Diyarbakır Rengareng Umutlar Derneği Genel Koordinatörü Yeter Erel, Türkiye’de çocukaları koruyan etkin bir yasal uygulamanın olmadığına dikkat çekerek daha önce öldürülen çocukların failleri gerektiği gibi cezalandırılsaydı, belki bugün Narin için taziye kurulmazdık dedi.
Leyla davasında cezasızlığın önüne geçilseydi, bugün Narin’in yasını tutmazdık
Erel, Amed Times’a yaptığı açıklamada şu ifadeleri kullandı:
“Biz ders çıkarmamız gereken olaylardan ders çıkarmadık.
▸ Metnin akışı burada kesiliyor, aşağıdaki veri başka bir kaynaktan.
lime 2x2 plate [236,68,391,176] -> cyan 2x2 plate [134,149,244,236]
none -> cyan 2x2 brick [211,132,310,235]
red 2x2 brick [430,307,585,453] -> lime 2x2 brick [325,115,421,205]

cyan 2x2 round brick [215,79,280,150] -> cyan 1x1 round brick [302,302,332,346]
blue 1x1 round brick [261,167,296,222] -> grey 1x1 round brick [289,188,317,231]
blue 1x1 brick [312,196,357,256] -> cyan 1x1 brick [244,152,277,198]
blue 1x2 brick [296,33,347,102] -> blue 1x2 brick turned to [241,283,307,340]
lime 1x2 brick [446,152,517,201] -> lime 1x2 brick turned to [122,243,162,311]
Ağrı'da yaşayan ve yine benzer bir süreç yaşayan Leyla’nın (Leyla Aydemir) olayında maalesef gereken ders çıkarılmadı. Eğer o gün örgütler, partiler, bu ülkedeki, Kürdistan'daki ve Türkiye'deki bütün kurumlar bileşenler, aktivistler ve aktörler yan yana gelip, o olayın cezasızlıkla sonuçlanmasının önüne geçebilseydi; biz bugün burada Narin’in yasını tutmuyor olacaktık. Dolayısıyla bu ikinci dakika da eğer aynı şekilde sonuçlanırsa, bundan sonraki sayılar her geçen gün artarak devam edecek. Bu yüzden çok belirleyici ve önemlidir”
"Leyla dosyasındaki hukuksuzluğun Narin’in dosyasında da işletilmesinden kaygılıyız"
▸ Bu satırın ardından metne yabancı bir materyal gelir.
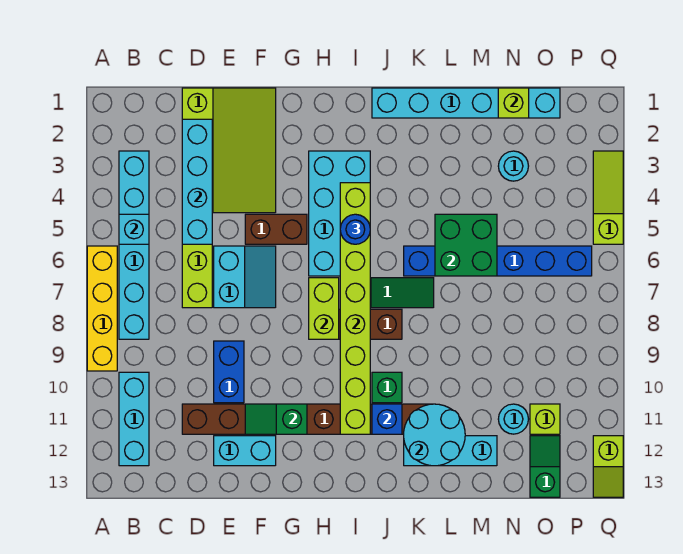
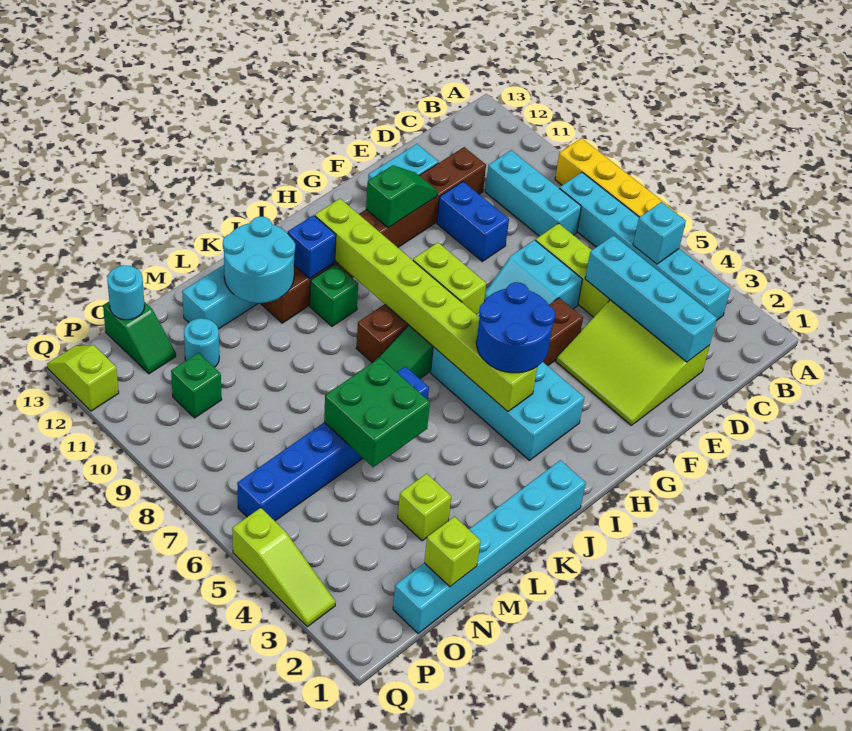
cyan 1x3 brick [119,372,149,466] -> cyan 1x3 brick moved to [485,150,581,236]
lime 3x4 slope [182,88,276,213] -> lime 3x3 slope [556,300,710,425]
blue 1x1 round brick [340,214,370,244] -> blue 2x2 round brick [476,282,555,373]
cyan 1x1 round brick [498,151,528,181] -> cyan 1x1 round brick moved to [107,265,145,320]
none -> green 1x1 brick [171,353,222,418]
lime 1x1 brick [530,404,560,434] -> lime 1x1 brick moved to [398,474,451,541]

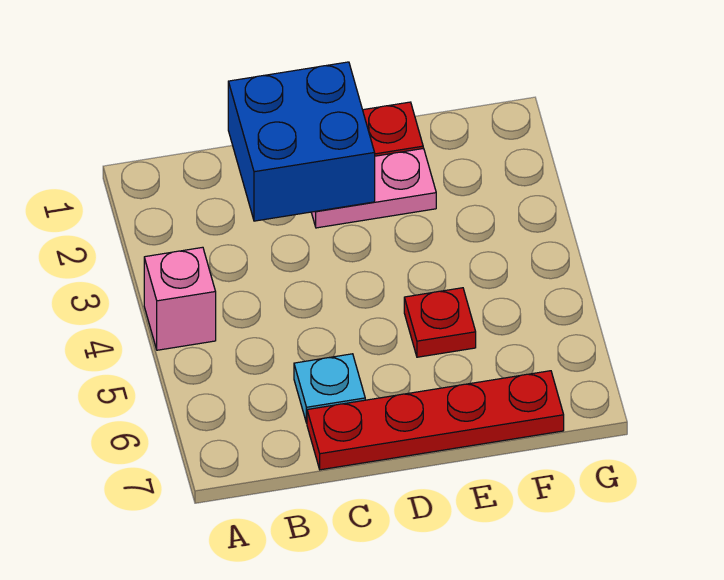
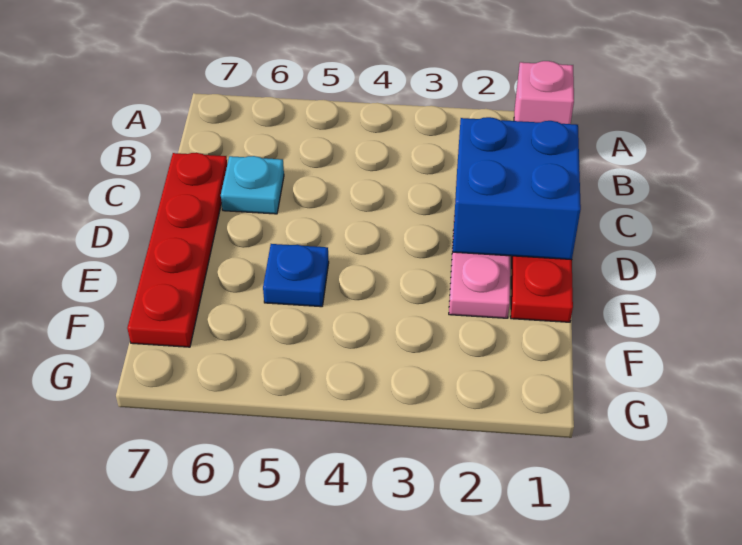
pink 1x1 brick [144,247,216,350] -> pink 1x1 brick moved to [514,61,574,124]
red 1x1 plate [404,288,476,357] -> blue 1x1 plate [263,244,329,307]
O zaman 4 yaşında olan Leyla Aydemir de 2018 yılında Ağrı’da kaybolmuştu ve 18 gün sonra cansız bedeni bulunmuştu. Cinsel istimara uğradığı kanıtlanan Leyla’nın dosyasından tutuklananların hepsi 2 yıl sonra tahliye kararı verilmişti.
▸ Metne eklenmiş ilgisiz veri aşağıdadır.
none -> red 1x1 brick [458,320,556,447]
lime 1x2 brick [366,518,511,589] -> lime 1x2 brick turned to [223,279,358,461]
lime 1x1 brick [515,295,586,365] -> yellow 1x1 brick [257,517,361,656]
Leyla’nın başından geçen sürecin, Narin dosyasında da tekrar etmesinden kaygısını dile getiren Erel, şunları söyledi:
“Leyla'nın davası biliyorsunuz cezasızlıkla sonuçlandı amcası tahliye edildi. Bugün Narin’in amcası cezaevinde, süreç hiç şeffaf yürütülmüyor, gizlilik yasağı var. Dolayısıyla buradan da bir cezasızlıkla sonuçlanma ihtimali maalesef çok yüksek. Biz her zaman şunu söylüyoruz bu ülkenin bir çocuk hakları politikası yok ve bu da her geçen gün bir başka çocuğun kaybolmasına, ihlal ve ihmal edilmesine, hatta yaşam hakkının elinden alınmasına neden olan sonuçlara varıyor.”